◆ **Exercise goal**
Copy out the part of the article on the former Guantanamo inmates below, starting with "Two ex-Guantanamo inmates" and going on through "the SITE information.".

◆ **Given passage**
** Begin **

Two ex-Guantanamo inmates appear in Al-Qaeda video


WASHINGTON (AFP) — Two men released from the US "war on terror" prison at Guantanamo Bay, Cuba have appeared in a video posted on a jihadist website, the SITE monitoring service reported.

One of the two former inmates, a Saudi man identified as Abu Sufyan al-Azdi al-Shahri, or prisoner number 372, has been elevated to the senior ranks of Al-Qaeda in Yemen, a US counter-terrorism official told AFP.

Three other men appear in the video, including Abu al-Hareth Muhammad al-Oufi, identified as an Al-Qaeda field commander. SITE later said he was prisoner No. 333.

A Pentagon spokesman, Commander Jeffrey Gordon, on Saturday declined to confirm the SITE information.

"We remain concerned about ex-Guantanamo detainees who have re-affiliated with terrorist organizations after their departure," said Gordon.

"We will continue to work with the international community to mitigate the threat they pose," he said.

On the video, al-Shihri is seen sitting with three other men before a flag of the Islamic State of Iraq, the front for Al-Qaeda in Iraq.

** End **

◆ **Data**
** Begin **

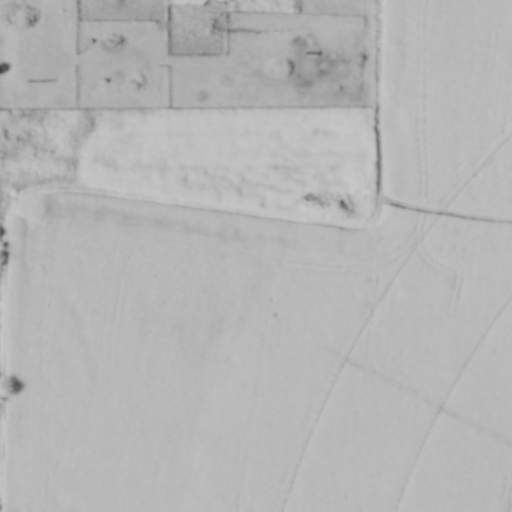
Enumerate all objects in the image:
building: (122, 84)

** End **

◆ **Exercise solution**
Two ex-Guantanamo inmates appear in Al-Qaeda video


WASHINGTON (AFP) — Two men released from the US "war on terror" prison at Guantanamo Bay, Cuba have appeared in a video posted on a jihadist website, the SITE monitoring service reported.

One of the two former inmates, a Saudi man identified as Abu Sufyan al-Azdi al-Shahri, or prisoner number 372, has been elevated to the senior ranks of Al-Qaeda in Yemen, a US counter-terrorism official told AFP.

Three other men appear in the video, including Abu al-Hareth Muhammad al-Oufi, identified as an Al-Qaeda field commander. SITE later said he was prisoner No. 333.

A Pentagon spokesman, Commander Jeffrey Gordon, on Saturday declined to confirm the SITE information.